Une étude révolutionnaire menée par des physiciens de l'Université de la Colombie-Britannique Okanagan s'attaque directement à l'hypothèse populaire de la "simulation", arguant que notre univers ne peut jamais être une simulation informatique.
L'équipe a combiné la physique, la logique et les mathématiques pour explorer si la réalité pouvait être construite à partir de règles computationnelles brutes, comme le suggèrent certaines théories de la gravité quantique.
Leur conclusion ?
La réalité contient des vérités qu'aucun algorithme, aussi avancé soit-il, ne pourra jamais reproduire. S'appuyant sur le théorème d'incomplétude de Gödel, ils soutiennent que certains aspects de l'univers—connus sous le nom de vérités gödeliennes—sont fondamentalement indécidables par tout système basé sur un ordinateur.
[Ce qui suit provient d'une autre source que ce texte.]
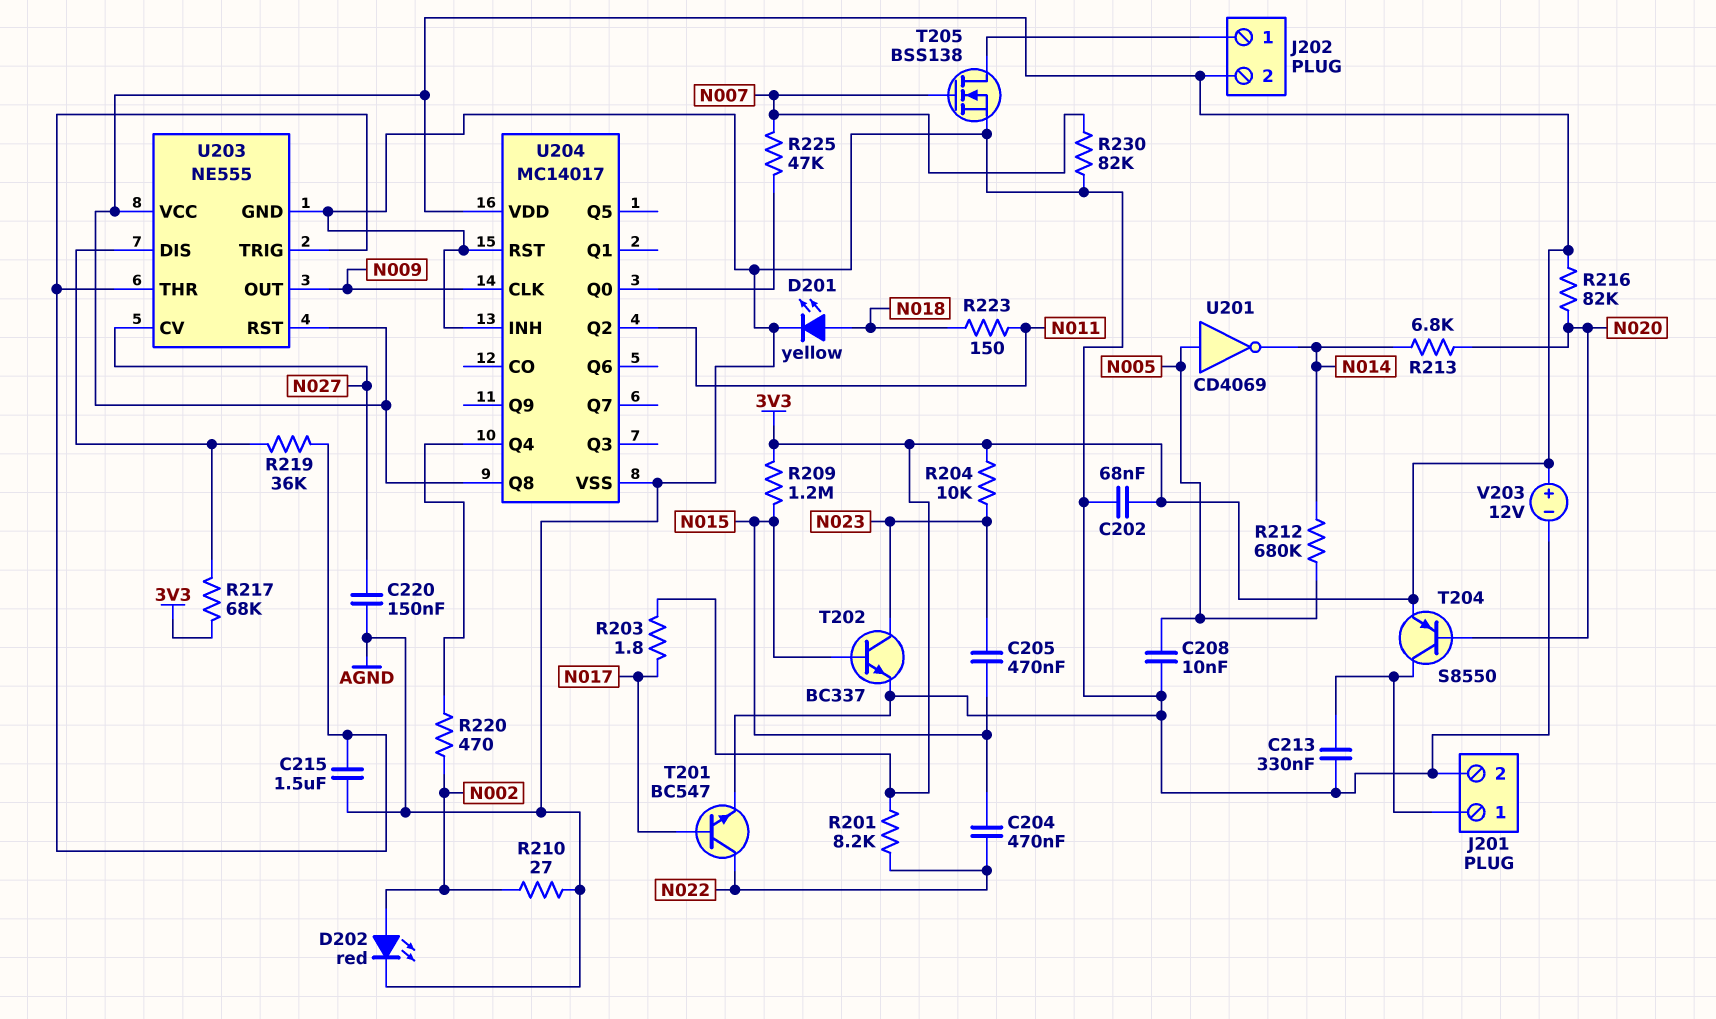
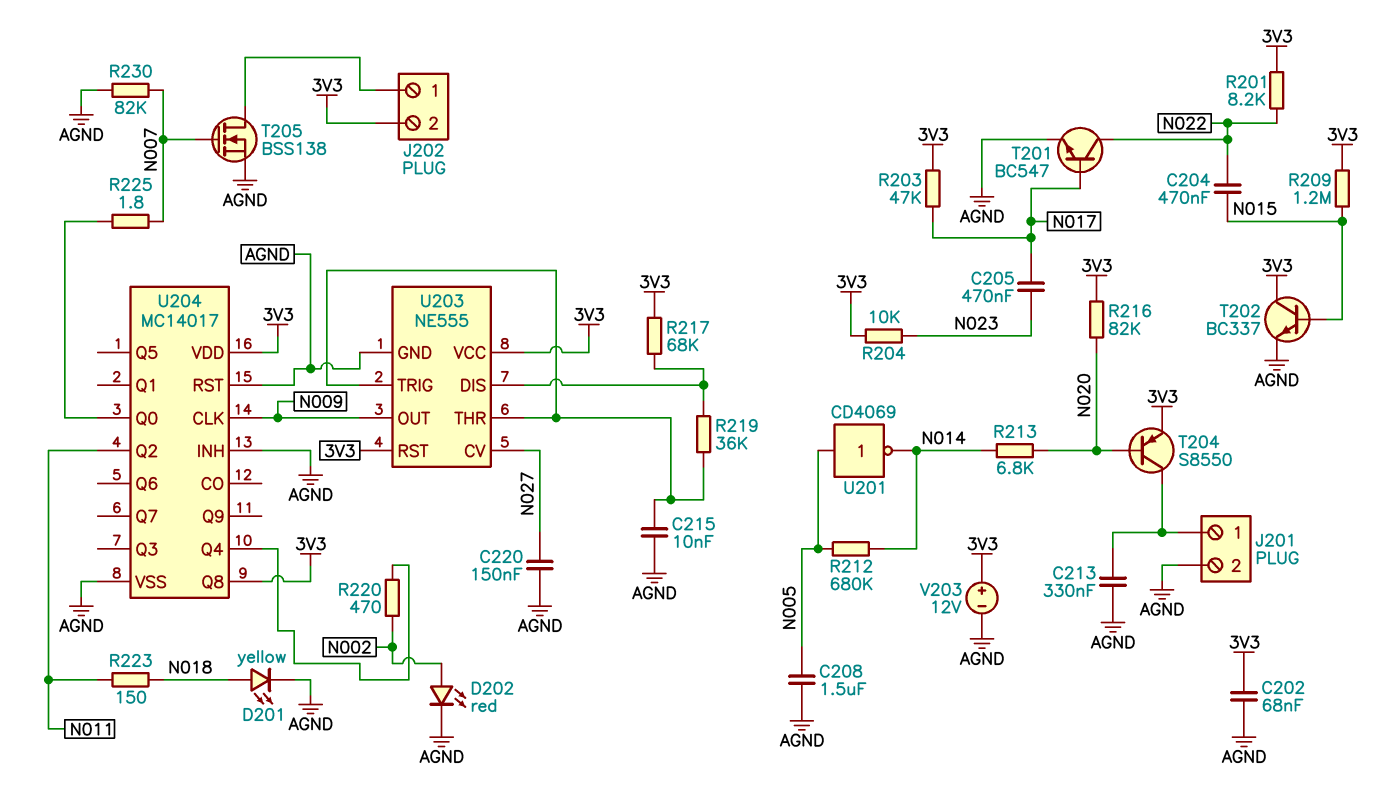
C205: 470nF (N015, N023) -> 470nF (N017, N023)
C208: 10nF (AGND, N005) -> 1.5uF (AGND, N005)
C215: 1.5uF (AGND, U203/THR) -> 10nF (AGND, U203/THR)
R203: 1.8 (3V3, N017) -> 47k (3V3, N017)
R210: 27 (AGND, N002) -> none
R225: 47k (N007, U204/Q0) -> 1.8 (N007, U204/Q0)
T202: NPN BC337 (B N015, C N023, E AGND) -> NPN BC337 (B N015, C 3V3, E AGND)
Cela remet en question l'une des questions les plus audacieuses de la philosophie et de la science modernes : Vivons-nous dans un univers simulé ? Selon les auteurs de l'étude, même si un être superintelligent construisait une simulation, il serait toujours limité par des processus algorithmiques. Mais notre univers, disent-ils, n'est pas entièrement algorithmique. Cela signifie qu'il ne peut pas être simulé—ni maintenant, ni jamais. Comme l'explique le co-auteur Dr. Lawrence Krauss, toute véritable "théorie du tout" doit aller au-delà de la computation. Les éléments constitutifs de l'espace et du temps, il s'avère, peuvent être trop réels pour être faux.